Exercise goal: In the listing, starting at the line containing "40: (118, 46)" and ending at the last line, change "(124, 84)" to "(124, 48)" and reproduce those lines with everything else unchanged. Leave the pictures out.

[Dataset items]
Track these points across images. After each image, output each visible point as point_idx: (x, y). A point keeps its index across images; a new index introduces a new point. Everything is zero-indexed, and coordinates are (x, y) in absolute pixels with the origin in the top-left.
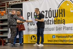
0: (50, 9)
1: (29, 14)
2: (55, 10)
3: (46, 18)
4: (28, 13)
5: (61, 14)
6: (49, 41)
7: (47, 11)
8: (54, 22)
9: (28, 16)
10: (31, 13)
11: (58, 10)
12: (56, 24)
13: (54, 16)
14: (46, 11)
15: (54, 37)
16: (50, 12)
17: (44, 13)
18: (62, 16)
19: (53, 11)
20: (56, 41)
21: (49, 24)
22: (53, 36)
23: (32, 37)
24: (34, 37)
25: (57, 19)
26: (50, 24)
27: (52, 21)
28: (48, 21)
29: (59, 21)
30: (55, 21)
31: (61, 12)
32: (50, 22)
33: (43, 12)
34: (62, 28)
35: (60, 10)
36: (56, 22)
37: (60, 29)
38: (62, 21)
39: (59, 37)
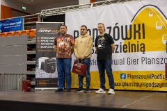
1: (76, 33)
2: (126, 26)
5: (137, 34)
7: (110, 28)
8: (124, 48)
9: (75, 38)
11: (131, 26)
12: (128, 53)
13: (124, 37)
14: (108, 28)
16: (116, 29)
18: (140, 38)
19: (122, 27)
20: (128, 85)
22: (121, 75)
25: (129, 43)
26: (116, 52)
27: (121, 46)
31: (137, 29)
34: (140, 61)
35: (135, 25)
36: (128, 49)
37: (135, 62)
38: (140, 47)
39: (133, 77)
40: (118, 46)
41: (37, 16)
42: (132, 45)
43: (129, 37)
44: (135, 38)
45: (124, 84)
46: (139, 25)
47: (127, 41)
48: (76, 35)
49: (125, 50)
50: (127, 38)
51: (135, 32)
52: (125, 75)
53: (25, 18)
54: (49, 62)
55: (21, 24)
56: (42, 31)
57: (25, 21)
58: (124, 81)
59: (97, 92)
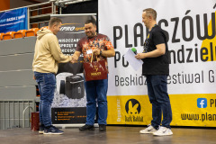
0: (188, 12)
1: (118, 31)
2: (205, 16)
3: (175, 41)
6: (184, 117)
7: (176, 20)
8: (202, 54)
9: (116, 39)
10: (126, 27)
11: (213, 14)
12: (209, 62)
14: (172, 20)
15: (202, 103)
16: (187, 22)
17: (167, 25)
19: (198, 17)
20: (211, 118)
21: (183, 61)
22: (199, 100)
23: (130, 103)
24: (137, 105)
25: (211, 44)
26: (188, 61)
27: (196, 49)
28: (182, 50)
30: (204, 51)
32: (187, 53)
33: (163, 24)
36: (209, 55)
40: (190, 50)
41: (50, 5)
47: (207, 41)
48: (118, 35)
49: (204, 57)
50: (207, 36)
52: (205, 102)
53: (31, 8)
55: (25, 19)
57: (31, 14)
58: (203, 111)
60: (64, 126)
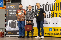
0: (47, 3)
2: (52, 4)
4: (26, 7)
5: (58, 8)
7: (44, 5)
8: (51, 15)
11: (54, 4)
12: (53, 18)
13: (51, 10)
15: (51, 30)
16: (47, 6)
17: (41, 7)
18: (59, 10)
19: (50, 4)
20: (53, 34)
22: (50, 29)
25: (54, 12)
26: (47, 17)
29: (56, 14)
30: (52, 15)
31: (58, 6)
34: (59, 22)
35: (56, 4)
36: (53, 16)
37: (57, 22)
38: (59, 15)
39: (56, 30)
40: (48, 14)
42: (55, 14)
43: (53, 10)
44: (56, 10)
45: (51, 34)
46: (59, 3)
47: (53, 12)
49: (52, 16)
50: (52, 10)
51: (57, 7)
54: (13, 23)
56: (9, 7)
58: (51, 32)
59: (36, 38)
60: (10, 36)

Solution to this task:
40: (118, 46)
41: (37, 16)
42: (132, 45)
43: (129, 37)
44: (135, 38)
45: (124, 48)
46: (139, 25)
47: (127, 41)
48: (76, 35)
49: (125, 50)
50: (127, 38)
51: (135, 32)
52: (125, 75)
53: (25, 18)
54: (49, 62)
55: (21, 24)
56: (42, 31)
57: (25, 21)
58: (124, 81)
59: (97, 92)
0: (188, 12)
1: (118, 31)
2: (205, 16)
3: (175, 41)
6: (184, 117)
7: (176, 20)
8: (202, 54)
9: (116, 39)
10: (126, 27)
11: (213, 14)
12: (209, 62)
14: (172, 20)
15: (202, 103)
16: (187, 22)
17: (167, 25)
19: (198, 17)
20: (211, 118)
21: (183, 61)
22: (199, 100)
23: (130, 103)
24: (137, 105)
25: (211, 44)
26: (188, 61)
27: (196, 49)
28: (182, 50)
30: (204, 51)
32: (187, 53)
33: (163, 24)
36: (209, 55)
40: (190, 50)
41: (50, 5)
47: (207, 41)
48: (118, 35)
49: (204, 57)
50: (207, 36)
52: (205, 102)
53: (31, 8)
55: (25, 19)
57: (31, 14)
58: (203, 111)
60: (64, 126)
0: (47, 3)
2: (52, 4)
4: (26, 7)
5: (58, 8)
7: (44, 5)
8: (51, 15)
11: (54, 4)
12: (53, 18)
13: (51, 10)
15: (51, 30)
16: (47, 6)
17: (41, 7)
18: (59, 10)
19: (50, 4)
20: (53, 34)
22: (50, 29)
25: (54, 12)
26: (47, 17)
29: (56, 14)
30: (52, 15)
31: (58, 6)
34: (59, 22)
35: (56, 4)
36: (53, 16)
37: (57, 22)
38: (59, 15)
39: (56, 30)
40: (48, 14)
42: (55, 14)
43: (53, 10)
44: (56, 10)
45: (51, 34)
46: (59, 3)
47: (53, 12)
49: (52, 16)
50: (52, 10)
51: (57, 7)
54: (13, 23)
56: (9, 7)
58: (51, 32)
59: (36, 38)
60: (10, 36)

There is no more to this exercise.